Behavioural & Cognitive Science
- Classical conditioning revisions
- Contiguity insufficient; cognitive expectancy (Rescorla) determines learning strength.
- Learned helplessness / learned optimism (Seligman) – attribution of controllability modulates stress & depression.
- Modeling (observational learning) – Bandura’s Bobo doll → behaviour learned vicariously.
- Prepared learning – biologically primed fears (snakes, spiders) & one-trial taste aversion.
- Implicit memory & unconscious cognition – actions guided by stored info outside awareness (e.g., blindsight, Stroop paradigm).
Emotion Science
- Components: physiology, behaviour, cognition.
- Fight-or-flight: sympathetic surge; adaptive but pathogenic if misfiring (e.g., panic attacks).
- Mood vs. affect: persistent emotional tone vs. momentary expression; circumplex (valence × arousal).
- Anger & heart: anger episodes ↓ left-ventricular ejection fraction; forgiveness mitigates cardiovascular stress.
Cultural, Social & Interpersonal Factors
- Fright disorders (susto, evil eye, voodoo death) – culturally bound fear syndromes.
- Gender roles shape disorder presentation: 90 % of animal/insect phobias female; equal social phobia; bulimia largely female.
- Social support
- Larger networks ↑ longevity, ↓ colds & depression.
- Isolation risk comparable to smoking.
- Urbanicity & schizophrenia: urban upbringing doubles risk.
- Elderly: perception of shrinking network predicts depression; illness may paradoxically elicit needed support.
Life-Span Development & Equifinality
- Developmental stage modifies risk & expression (e.g., SSRIs effective in adults but risk in youth).
- Equifinality: multiple paths → same disorder (e.g., delusions via schizophrenia or amphetamine abuse; autism via rubella or labor trauma).
- Protective “resilience” factors: secure attachment, supportive adult, sense of purpose.
Integrative Summary
- No single cause explains psychopathology.
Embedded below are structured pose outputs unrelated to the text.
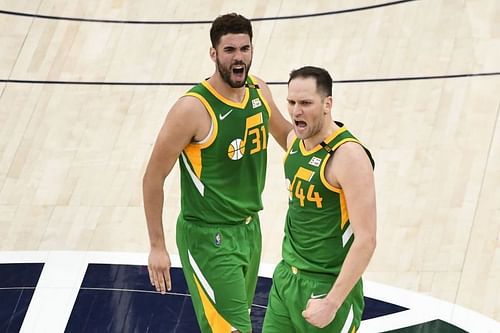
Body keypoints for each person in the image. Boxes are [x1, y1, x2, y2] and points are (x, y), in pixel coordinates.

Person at [142, 13, 291, 333]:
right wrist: (157, 245)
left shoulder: (258, 91)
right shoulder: (192, 109)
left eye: (245, 49)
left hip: (250, 231)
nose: (239, 57)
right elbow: (153, 177)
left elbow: (286, 137)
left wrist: (329, 151)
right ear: (214, 54)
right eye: (230, 50)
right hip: (209, 238)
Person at [262, 66, 377, 332]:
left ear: (328, 104)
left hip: (327, 289)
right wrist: (257, 89)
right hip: (286, 280)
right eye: (291, 102)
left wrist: (332, 302)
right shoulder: (295, 142)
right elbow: (277, 124)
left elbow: (367, 240)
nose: (296, 111)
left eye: (305, 103)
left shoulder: (349, 156)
- Disorders arise from dynamic interaction among:
- Biological (genes, NTs, brain circuits)
- Psychological (learning history, cognition, emotion regulation)
- Social & cultural (family, gender, SES, stigma)
- Developmental timing (critical periods, age-specific vulnerabilities)
- Clinical assessment & treatment must address all dimensions for full understanding and effective intervention.